Last winter, a group of Montreal homeless shelters and day centres teamed up with the city to open a temporary overflow shelter at the old Royal Victoria Hospital site where people were welcome regardless of substance abuse issues.
Over the 90 nights it was open from January to April, the shelter provided a warm spot for 1,585 people and their pets to spend the night.
During the pilot project, researchers with the Old Brewery Mission interviewed 20 users of the shelter to get a better sense of their needs.
"It was important for us to understand who was using the service, was it working for them, and how we had to adapt this going forward," said Hannah Brais, research coordinator.
The shelter was mostly used by men (1,402), followed by women (173) and people who identify as transgender (10).
According to a report released by the Old Brewery Mission, 55 per cent of those homeless users of the old Royal Victoria site said they were alcoholics.
Half of them said they felt that "a wet shelter was a major service missing in Montreal."
The report defines a wet shelter as a place "where an individual can arrive intoxicated and consume alcohol in a controlled environment on premises."
The report also shows that 60 per cent of respondents would welcome access to psychosocial support at the overflow shelter.
"We were kind of surprised that ultimately people that we thought maybe just wanted a bare bones shelter service actually have this interest in doing some of the self work, working with a councillor," said Brais.
The report notes that participating organizations are considering providing an onsite counsellor in response to this request in 2020.
Notably, the majority (75 per cent) of people interviewed said they would want more time to sleep considering that those staying at the shelter last year were woken at 5:30 a.m.
For years, advocates for the homeless have said too many people get turned away from shelters because they consume drugs or alcohol.
Matthew Pearce, director of the Old Brewery Mission, said that many users of the overflow shelter in 2019 weren't frequent users of the city's other services and shelters for homeless populations.
"They don't come to the regular services because oftentimes they are active consumers of drugs or alcohol and since they can't consume inside a shelter.

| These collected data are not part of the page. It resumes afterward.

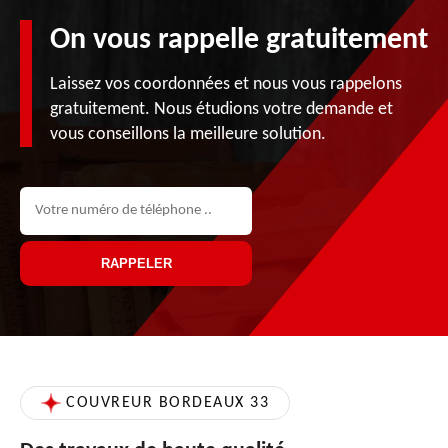
On vous rappelle gratuitement
Laissez vos coordonnées et nous vous rappelons
gratuitement. Nous étudions votre demande et
vous conseillons la meilleure solution.
COUVREUR BORDEAUX 33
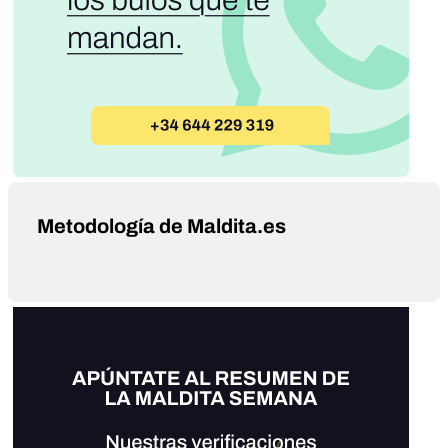
Metodología de Maldita.es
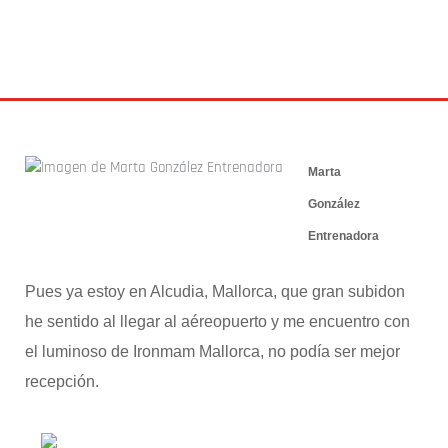
Marta
González
Entrenadora
Pues ya estoy en Alcudia, Mallorca, que gran subidon
he sentido al llegar al aéreopuerto y me encuentro con
el luminoso de Ironmam Mallorca, no podía ser mejor
recepción.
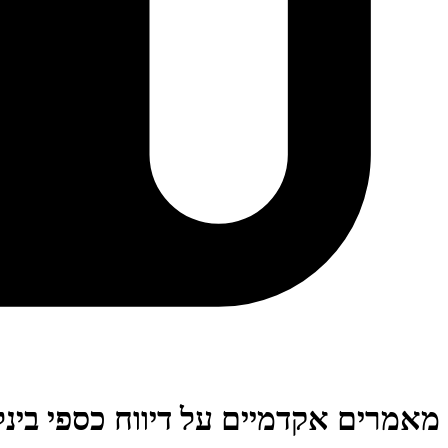
מאמרים אקדמיים על דיווח כספי בינל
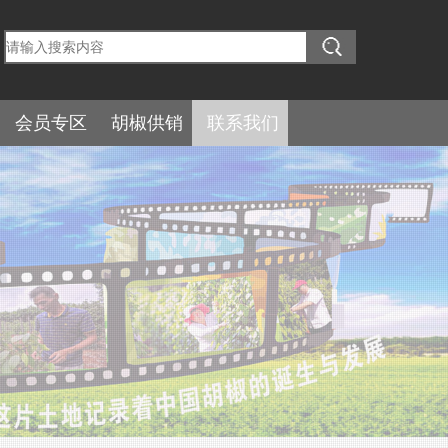
会员专区
胡椒供销
联系我们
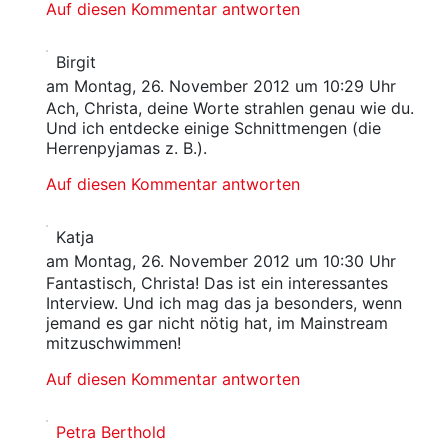
Auf diesen Kommentar antworten
Birgit
am Montag, 26. November 2012 um 10:29 Uhr
Ach, Christa, deine Worte strahlen genau wie du.
Und ich entdecke einige Schnittmengen (die
Herrenpyjamas z. B.).
Auf diesen Kommentar antworten
Katja
am Montag, 26. November 2012 um 10:30 Uhr
Fantastisch, Christa! Das ist ein interessantes
Interview. Und ich mag das ja besonders, wenn
jemand es gar nicht nötig hat, im Mainstream
mitzuschwimmen!
Auf diesen Kommentar antworten
Petra Berthold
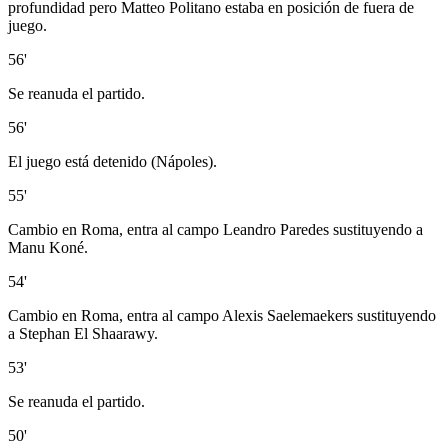
profundidad pero Matteo Politano estaba en posición de fuera de
juego.
56'
Se reanuda el partido.
56'
El juego está detenido (Nápoles).
55'
Cambio en Roma, entra al campo Leandro Paredes sustituyendo a
Manu Koné.
54'
Cambio en Roma, entra al campo Alexis Saelemaekers sustituyendo
a Stephan El Shaarawy.
53'
Se reanuda el partido.
50'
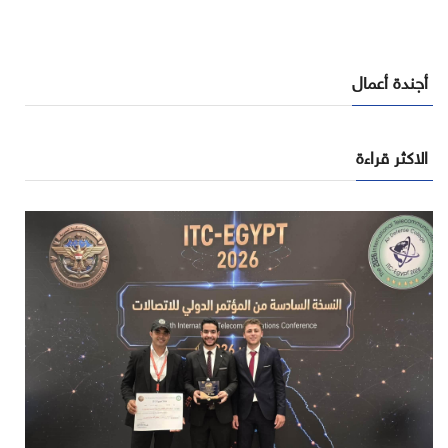
أجندة أعمال
الاكثر قراءة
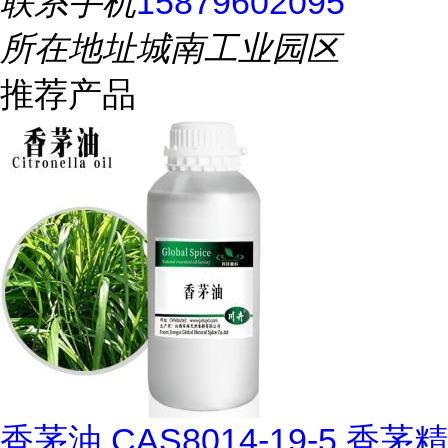
联系手机
15879602095
所在地址
城南工业园区
推荐产品
香茅油 CAS8014-19-5 香茅精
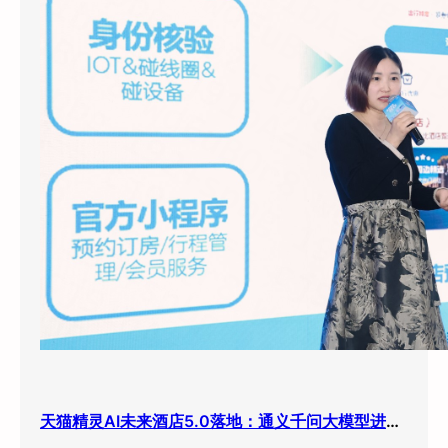
天猫精灵AI未来酒店5.0落地：通义千问大模型进驻客房，酒店业迎来”数字员工”时代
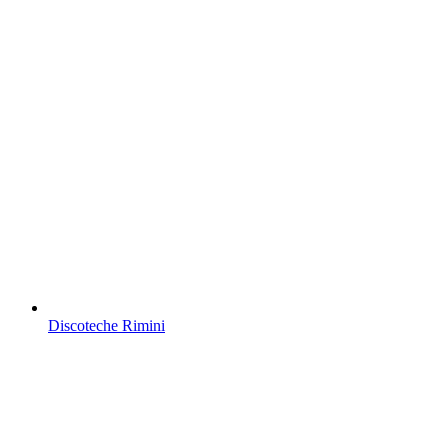
Discoteche Rimini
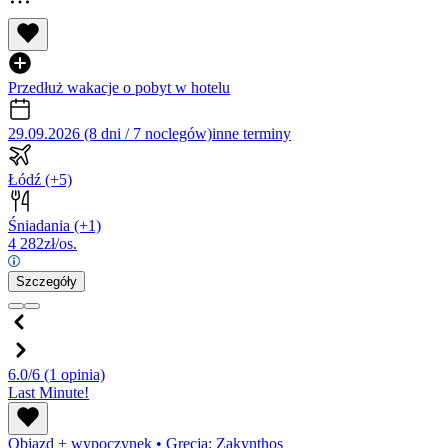
Przedłuż wakacje o pobyt w hotelu
29.09.2026 (8 dni / 7 noclegów)
inne terminy
Łódź
(+5)
Śniadania
(+1)
4 282
zł/os.
Szczegóły
6.0/6
(1 opinia)
Last Minute!
Objazd + wypoczynek
•
Grecja: Zakynthos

They stay outside...and they find some other place to be."
"The overflow shelter took away that barrier," said Pearce. "So it revealed a gap on the services in Montreal."
The city's four main homelessness organizations – Welcome Hall Mission, Old Brewery Mission, Maison du Père and Accueil Bonneau – are working with the CIUSSS Centre-Sud and the City of Montreal to re-open the overflow shelter again this winter.